A prefecture-level city (地级市 Pinyin: dìjí shì, literally "region-level city") are cities governed directly by provincess of the People's Republic of China. As a city, it ranks lower than municipality, and ranks higher than county-class cities. The first ones were created on November 5, 1983. And most the rest 265 existing ones were made such in the remainder of the 1980s.

Criteria:

  • An urban centre with a non-farmer population over 250,000
  • gross output of value of industry of 200,000,000 RMB
  • the out of tertiary industry supersedes that of primary industry
  • Over 35% of the GDP

Most provinces are completely subdivided into prefecture-class cities, but some provinces -- Shanxi, Hunan, Jilin, Heilongjiang, Hubei, Sichuan, Guizhou, Yunnan, Gansu, Qinghai -- also have other prefecture-level entities (prefectures and autonomous prefectures).

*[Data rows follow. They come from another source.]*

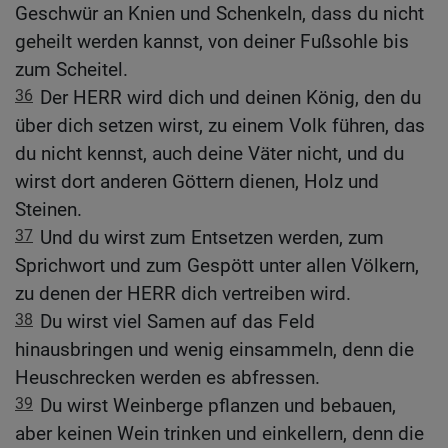
Geschwür an Knien und Schenkeln, dass du nicht
geheilt werden kannst, von deiner Fußsohle bis
zum Scheitel.
36
Der HERR wird dich und deinen König, den du
über dich setzen wirst, zu einem Volk führen, das
du nicht kennst, auch deine Väter nicht, und du
wirst dort anderen Göttern dienen, Holz und
Steinen.
37
Und du wirst zum Entsetzen werden, zum
Sprichwort und zum Gespött unter allen Völkern,
zu denen der HERR dich vertreiben wird.
38
Du wirst viel Samen auf das Feld
hinausbringen und wenig einsammeln, denn die
Heuschrecken werden es abfressen.
39
Du wirst Weinberge pflanzen und bebauen,
aber keinen Wein trinken und einkellern, denn die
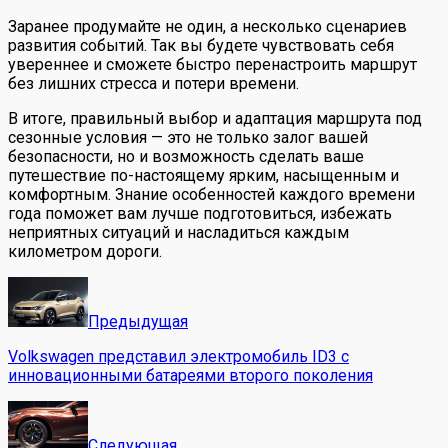
Заранее продумайте не один, а несколько сценариев
развития событий. Так вы будете чувствовать себя
увереннее и сможете быстро перенастроить маршрут
без лишних стресса и потери времени.
В итоге, правильный выбор и адаптация маршрута под
сезонные условия — это не только залог вашей
безопасности, но и возможность сделать ваше
путешествие по-настоящему ярким, насыщенным и
комфортным. Знание особенностей каждого времени
года поможет вам лучше подготовиться, избежать
неприятных ситуаций и насладиться каждым
километром дороги.
Предыдущая
Volkswagen представил электромобиль ID3 с
инновационными батареями второго поколения
Следующая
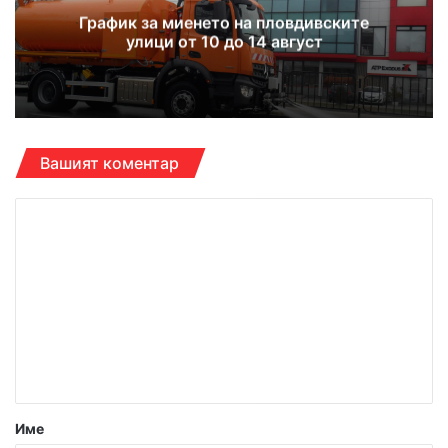
График за миенето на пловдивските
улици от 10 до 14 август
Вашият коментар
К
о
м
е
н
т
а
р
Име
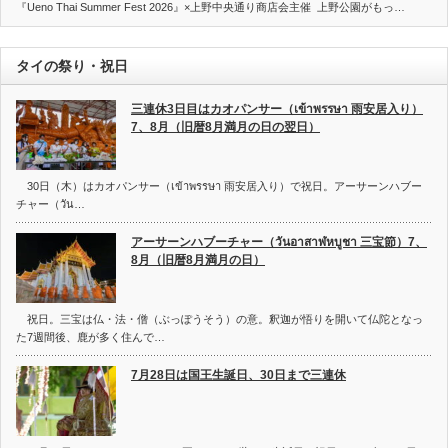
『Ueno Thai Summer Fest 2026』×上野中央通り商店会主催 上野公園がもっ…
タイの祭り・祝日
三連休3日目はカオパンサー（เข้าพรรษา 雨安居入り）
7、8月（旧暦8月満月の日の翌日）
30日（木）はカオパンサー（เข้าพรรษา 雨安居入り）で祝日。アーサーンハブー
チャー（วัน…
アーサーンハブーチャー（วันอาสาฬหบูชา 三宝節）7、
8月（旧暦8月満月の日）
祝日。三宝は仏・法・僧（ぶっぽうそう）の意。釈迦が悟りを開いて仏陀となっ
た7週間後、鹿が多く住んで…
7月28日は国王生誕日、30日まで三連休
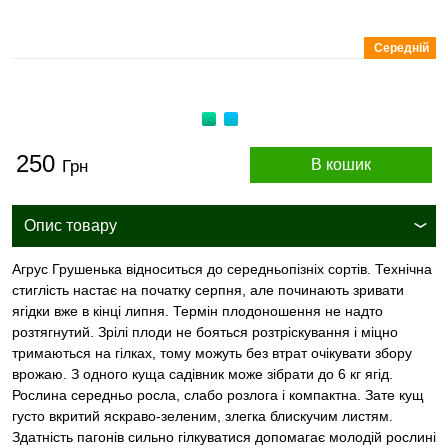
Середній
250
В кошик
Грн
Опис товару
Агрус Грушенька відноситься до середньопізніх сортів. Технічна
стиглість настає на початку серпня, але починають зривати
ягідки вже в кінці липня. Термін плодоношення не надто
розтягнутий. Зрілі плоди не бояться розтріскування і міцно
тримаються на гілках, тому можуть без втрат очікувати збору
врожаю. З одного куща садівник може зібрати до 6 кг ягід.
Рослина середньо росла, слабо розлога і компактна. Зате кущ
густо вкритий яскраво-зеленим, злегка блискучим листям.
Здатність пагонів сильно гілкуватися допомагає молодій рослині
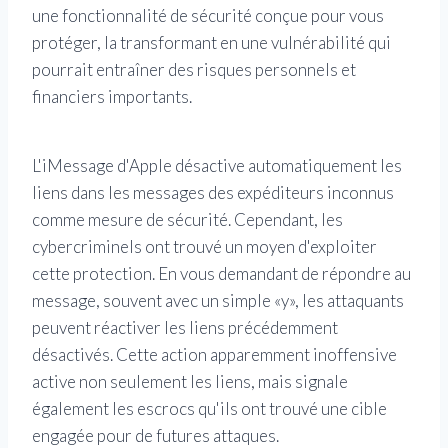
une fonctionnalité de sécurité conçue pour vous
protéger, la transformant en une vulnérabilité qui
pourrait entraîner des risques personnels et
financiers importants.
L'iMessage d'Apple désactive automatiquement les
liens dans les messages des expéditeurs inconnus
comme mesure de sécurité. Cependant, les
cybercriminels ont trouvé un moyen d'exploiter
cette protection. En vous demandant de répondre au
message, souvent avec un simple «y», les attaquants
peuvent réactiver les liens précédemment
désactivés. Cette action apparemment inoffensive
active non seulement les liens, mais signale
également les escrocs qu'ils ont trouvé une cible
engagée pour de futures attaques.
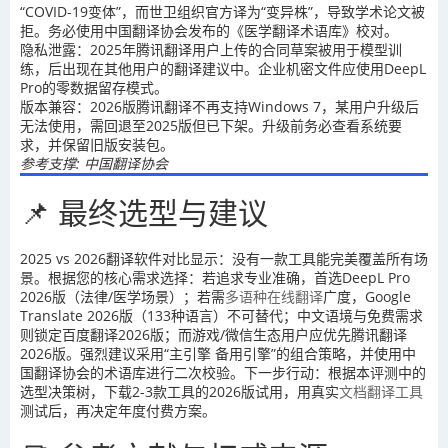
“COVID-19变体”，而世卫组织官方译为“变异株”，导致学术论文被
拒。务必使用中国翻译协会发布的《医学翻译术语库》校对。
隐私泄露：2025年腾讯翻译用户上传的合同草案被用于模型训
练，后出现在其他用户的翻译建议中。企业机密文件应使用DeepL
Pro的零数据留存模式。
版本兼容：2026版腾讯翻译不再支持Windows 7，某用户升级后
无法使用，需回退至2025版但已下架。升级前务必查看系统要
求，并保留旧版安装包。
参考支撑: 中国翻译协会
📌 最终选型与建议
2025 vs 2026翻译软件对比显示：没有一款工具能完美覆盖所有场
景。根据您的核心需求选择：若追求专业准确，首选DeepL Pro
2026版（法律/医学场景）；若需
多语种在线翻译
广度，Google
Translate 2026版（133种语言）不可替代；中文语境与免费需求
则锁定百度翻译2026版；而游戏/微信生态用户应优先腾讯翻译
2026版。强烈建议采用“主引擎 备用引擎”的组合策略，并使用中
国翻译协会的术语库进行二次校验。下一步行动：根据本评测中的
选型决策树，下载2-3款工具的2026版试用，用真实
文档翻译工具
测试后，再决定年度付费方案。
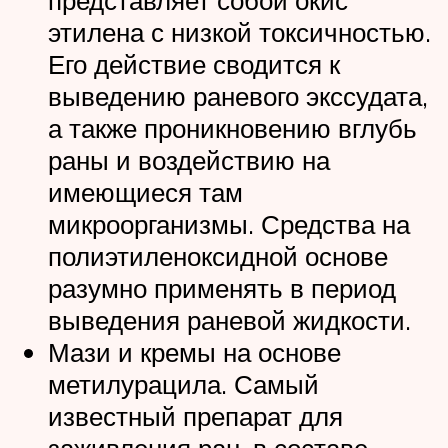
представляет собой окис
этилена с низкой токсичностью.
Его действие сводится к
выведению раневого экссудата,
а также проникновению вглубь
раны и воздействию на
имеющиеся там
микроорганизмы. Средства на
полиэтиленоксидной основе
разумно применять в период
выведения раневой жидкости.
Мази и кремы на основе
метилурацила. Самый
известный препарат для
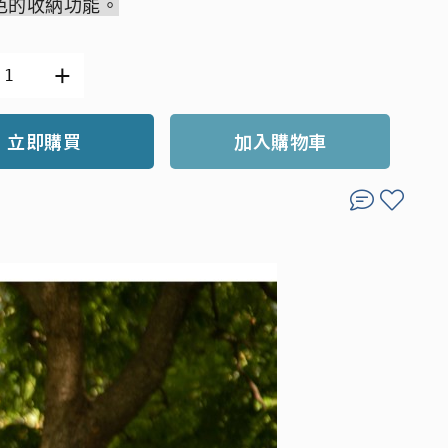
色的收納功能。
立即購買
加入購物車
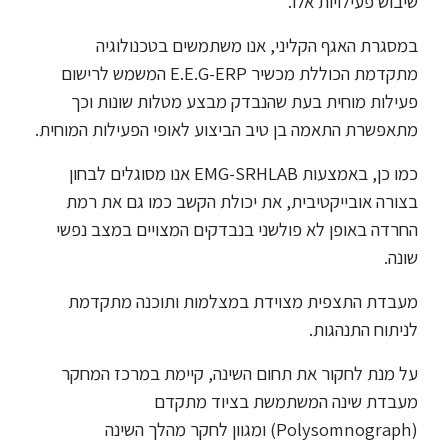
שיבוש פעילויות אלו.
במסגרת האגף הקליני, אנו משתמשים בטכנולוגיה
מתקדמת הכוללת מכשיר E.E.G-ERP המשמש לרישום
פעילות מוחית בעת שהנבדק מבצע מטלות שונות וכך
מתאפשרת התאמה בן טיב הביצוע לאופי הפעילות המוחית.
כמו כן, באמצעות EMG-SRHLAB אנו מסוגלים לבחון
בצורה אובייקטיבית, את יכולת הקשב כמו גם את רמת
החרדה באופן לא פולשני בנבדקים המצויים במצב נפשי
שונה.
מעבדת התצפית מצוידת במצלמות ותוכנה מתקדמת
לניתוח התנהגות.
על מנת לחקור את תחום השינה, קיימת במרכז המחקר
מעבדת שינה המשתמשת בציוד מתקדם
(Polysomnograph) ומגוון לחקר מהלך השינה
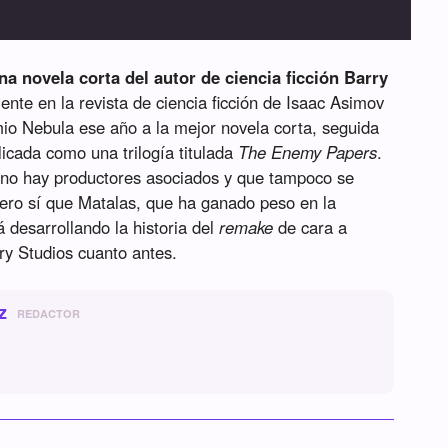
na novela corta del autor de ciencia ficción Barry
mente en la revista de ciencia ficción de Isaac Asimov
mio Nebula ese año a la mejor novela corta, seguida
icada como una trilogía titulada
The Enemy Papers
.
no hay productores asociados y que tampoco se
 pero sí que Matalas, que ha ganado peso en la
á desarrollando la historia del
remake
de cara a
ury Studios cuanto antes.
z
REDACTOR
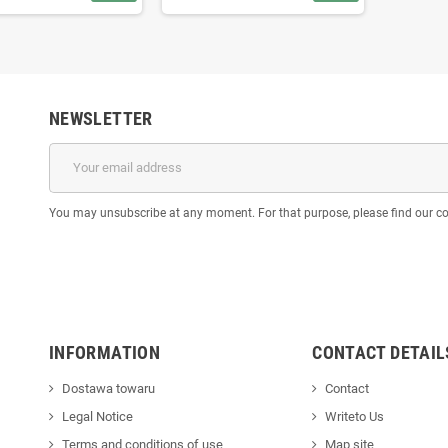
NEWSLETTER
You may unsubscribe at any moment. For that purpose, please find our cont
INFORMATION
CONTACT DETAIL
Dostawa towaru
Contact
Legal Notice
Writeto Us
Terms and conditions of use
Map site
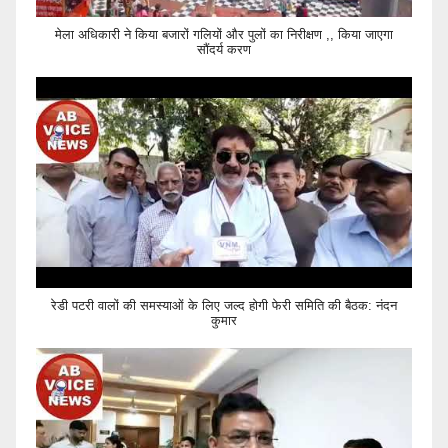
मेला अधिकारी ने किया बजारों गलियों और पुलों का निरीक्षण ,, किया जाएगा
सौंदर्य करण
रेडी पटरी वालों की समस्याओं के लिए जल्द होगी फेरी समिति की बैठक: नंदन
कुमार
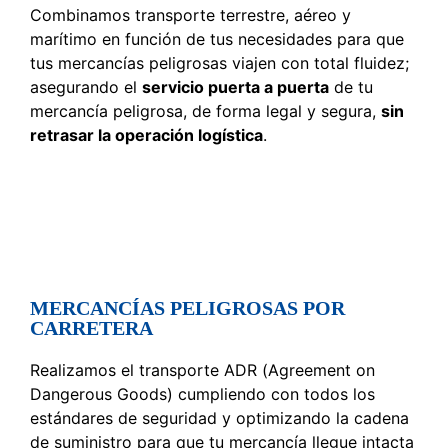
Combinamos transporte terrestre, aéreo y
marítimo en función de tus necesidades para que
tus mercancías peligrosas viajen con total fluidez;
asegurando el
servicio puerta a puerta
de tu
mercancía peligrosa, de forma legal y segura,
sin
retrasar la operación logística
.
MERCANCÍAS PELIGROSAS POR
CARRETERA
Realizamos el transporte ADR (Agreement on
Dangerous Goods) cumpliendo con todos los
estándares de seguridad y optimizando la cadena
de suministro para que tu mercancía llegue intacta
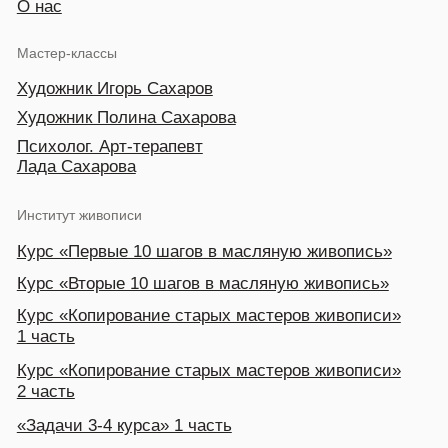
Курс «Копирование старых мастеров живописи»
2 часть
«Задачи 3-4 курса» 1 часть
«Задачи 3-4 курса» 2 часть
Курс «Копии Современных мастеров»
Курс «Работа с фото, обработанного
в программе»
Курс «Пленэрная живопись»
Контакты
+7 (985) 663 42-83
Режим работы: 10:00-21:00
saharovartist@gmail.com
Вопросы и предложения
Мы в соц.сетях
Политика конфиденциальности
Публичная оферта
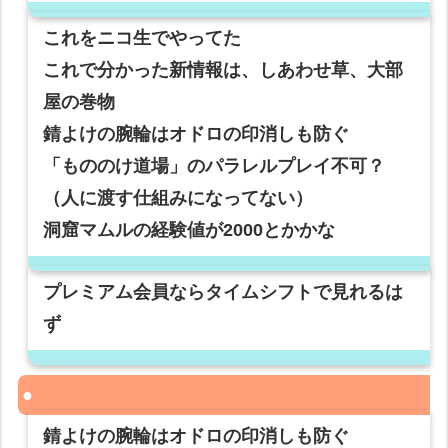
これをニコ生でやってた
これで分かった新情報は、しあわせ草、大部
屋の巻物
錆よけの腕輪はオドロの印消しも防ぐ
「もののけ道場」のパラレルプレイ不可？
（人に渡す仕組みになってない）
洞窟マムルの経験値が2000とかかな
プレミアム会員ならタイムシフトで見れるは
ず
錆よけの腕輪はオドロの印消しも防ぐ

Baoding (Hebei Province), Zhoukou (Henan), Nanyang (Henan), and Linyi (Shandong) are the largest prefecture-class cities, superseding the population of Tianjin.

A sub-prefecture-level city (副地級市), or vice-prefecture-level city, is in a transition state from a county-level city to a true prefecture-level city. They are not numerous; current ones include Chaozhou (Guangdong, since 1990) and Tianshui (Gansu, since 1984).

Sub-provincial cities are sometimes placed on the same tier as prefecture-level cities, or counted as such.